## ページ抜粋
___

きっかけは、学校という枠組みの外で子どもと関わろうと思ったことでした。僕はもともと教師になりたかったんですが、自然の中でやろうとしていたので、教室の中で席について…という学校は直感的に違うなと思っていて。

授業のやり方や価値観にも疑問があったので、学校以外のところで子ども達とキャンピングや大人を対象にしたカウンセリングを始めたんです。こうして自然スクールTOECはスタートしました。

TOECという名前は、Tokushima Outdoor activity Education Center の頭文字からつけました。

人との関わり、自然との関わりを通して
あなたがあなた自身をとりもどし
あなたがあなた自身になるところ。

そんな場所になるように、そんな願いをこめています。

・1990年、幼児フリースクールをはじめる

自然スクールの活動を続けていたある日、アメリカで僕らのやっているキャンプスタイルと同じところがあると聞いて。友人から紹介してもらい、カール・ロジャースの理念を基にしたオルタナティブスクールで、スタッフと同じようなことをさせてもらうという体験をしました。

___

## 指示と要件
上のページ抜粋をもとに、次の問いに答えてください。
(a) TOECという名前は、どの語句の頭文字からつけられたか。
(b) 1990年にはじめたものは何か。
(c) アメリカで体験したオルタナティブスクールは、誰の理念を基にしていたか。

___

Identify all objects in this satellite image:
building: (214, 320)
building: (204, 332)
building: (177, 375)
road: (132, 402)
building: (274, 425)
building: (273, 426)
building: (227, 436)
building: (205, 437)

___

## 演習解答
(a) Tokushima Outdoor activity Education Center
(b) 幼児フリースクール
(c) カール・ロジャース